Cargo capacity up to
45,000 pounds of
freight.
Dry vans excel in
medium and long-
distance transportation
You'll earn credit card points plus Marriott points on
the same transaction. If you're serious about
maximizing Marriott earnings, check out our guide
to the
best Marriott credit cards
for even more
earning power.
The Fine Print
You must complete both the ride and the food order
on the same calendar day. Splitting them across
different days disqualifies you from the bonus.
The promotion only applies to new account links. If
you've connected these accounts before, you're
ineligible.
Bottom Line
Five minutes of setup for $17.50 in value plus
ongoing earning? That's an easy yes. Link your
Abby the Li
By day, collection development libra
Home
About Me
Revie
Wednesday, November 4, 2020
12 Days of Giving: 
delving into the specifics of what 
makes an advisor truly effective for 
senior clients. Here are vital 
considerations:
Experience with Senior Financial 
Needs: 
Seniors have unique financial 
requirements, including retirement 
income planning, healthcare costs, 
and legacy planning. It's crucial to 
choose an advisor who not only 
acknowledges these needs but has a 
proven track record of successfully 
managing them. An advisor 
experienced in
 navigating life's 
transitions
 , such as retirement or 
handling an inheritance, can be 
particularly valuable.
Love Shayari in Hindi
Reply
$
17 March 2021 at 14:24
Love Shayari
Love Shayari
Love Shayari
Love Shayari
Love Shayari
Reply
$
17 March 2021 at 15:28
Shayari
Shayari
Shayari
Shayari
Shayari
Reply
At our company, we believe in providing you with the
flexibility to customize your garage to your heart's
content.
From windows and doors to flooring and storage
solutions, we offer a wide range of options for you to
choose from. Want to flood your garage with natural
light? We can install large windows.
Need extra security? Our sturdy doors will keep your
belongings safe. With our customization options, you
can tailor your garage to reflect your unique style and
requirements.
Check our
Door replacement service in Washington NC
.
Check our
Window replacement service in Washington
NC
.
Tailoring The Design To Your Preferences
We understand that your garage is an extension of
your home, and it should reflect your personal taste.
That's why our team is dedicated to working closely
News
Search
◆ ◆ ◆ ◆ ◆ ◆ ◆
» Activity:
Every line of the listing that holds "these" should be found and copied.

» Answer to this exercise:
you've connected these accounts before, you're
acknowledges these needs but has a 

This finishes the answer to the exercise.